(Text segment)

So, this afternoon I got to work on copying data from one machine to
the other and visa-versa. I decided that a manual approach would be
painful over time. With the regularity of picture and movie uploads
from my digital camera it wouldn’t take long before my backups would
become out of date, and I didn’t much feel like keeping track of two
directory locations for all my data I upload. I started to use
NTbackup to schedule backup tasks to run nightly, but this became
cumbersome to maintain with the various directories and exclusions on
both servers. It was then that I remembered NAnt.

NAnt is primarily for building and deploying development projects,
but is sophisticated enough to handle advanced tasks required in a
modern day project deployment. NAnt is simple to use and install, and
all the configuration lives in one script file (in XML). With NAnt, I
could write one script that contains copy operations for both servers
and host a copy of the same script on both machines with a scheduled
task to run NAnt.exe.

(End Text segment)
(Information shown)

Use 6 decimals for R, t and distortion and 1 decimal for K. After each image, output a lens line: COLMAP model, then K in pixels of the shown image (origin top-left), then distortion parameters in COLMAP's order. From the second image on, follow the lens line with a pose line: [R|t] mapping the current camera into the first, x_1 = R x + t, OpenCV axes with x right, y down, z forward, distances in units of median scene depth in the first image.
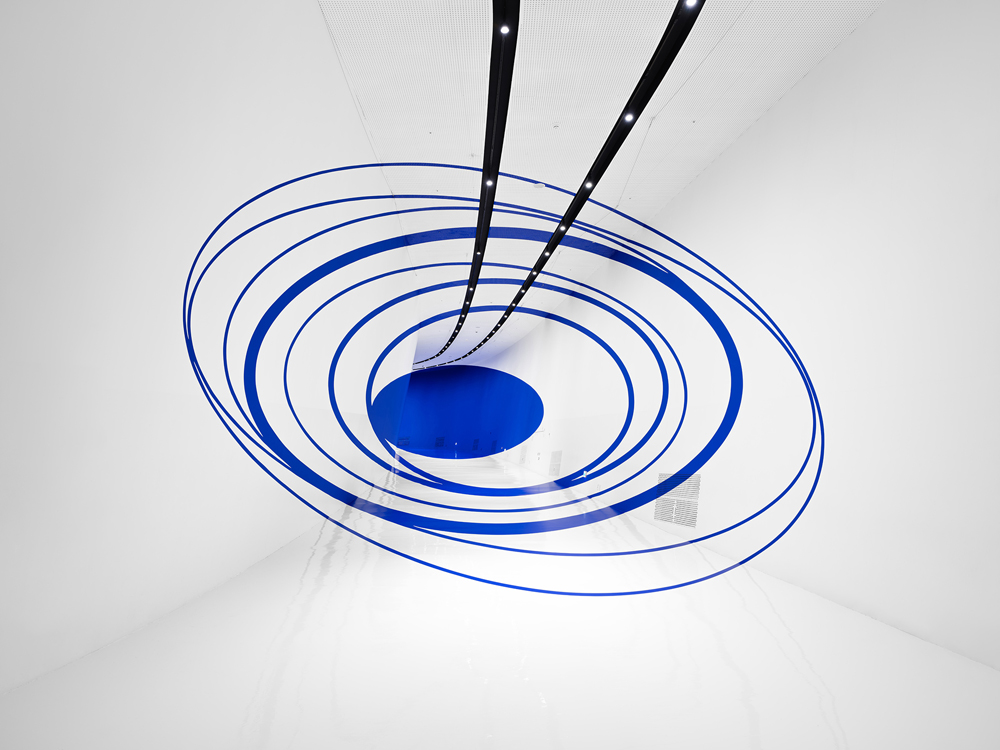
lens RADIAL K [[594.1, 0, 500.0], [0, 594.1, 375.0], [0, 0, 1]] dist [-0.001395, -0.000150]
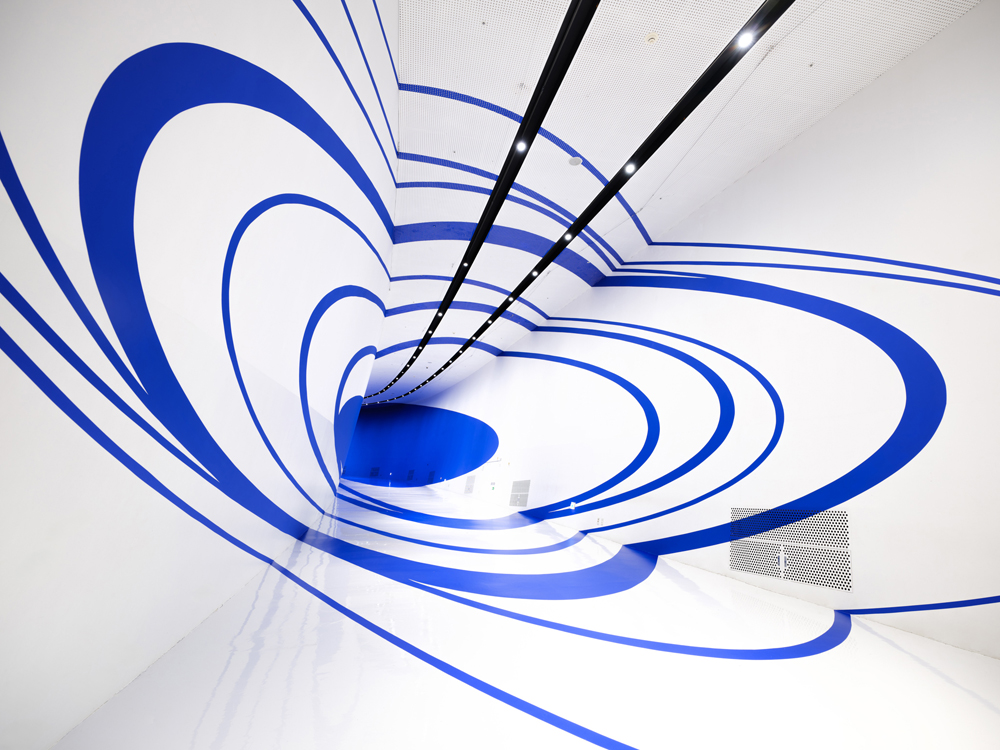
lens RADIAL K [[460.1, 0, 500.0], [0, 460.1, 375.0], [0, 0, 1]] dist [0.002299, 0.000407]
pose [[0.981747, 0.074571, 0.174961, -0.104765], [-0.055093, 0.991991, -0.113658, 0.054510], [-0.182035, 0.101945, 0.977993, 0.310361]]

(End Information shown)

=== Brief A ===
In the passage about NAnt backups, what format is NAnt's configuration script written in?
=== Brief B ===
Reproduce everything in the passage about NAnt backups from "NAnt is primarily" down to "to run NAnt.exe.".
The material has no connection to the passage about NAnt backups.

=== Output A ===
XML.

=== Output B ===
NAnt is primarily for building and deploying development projects,
but is sophisticated enough to handle advanced tasks required in a
modern day project deployment. NAnt is simple to use and install, and
all the configuration lives in one script file (in XML). With NAnt, I
could write one script that contains copy operations for both servers
and host a copy of the same script on both machines with a scheduled
task to run NAnt.exe.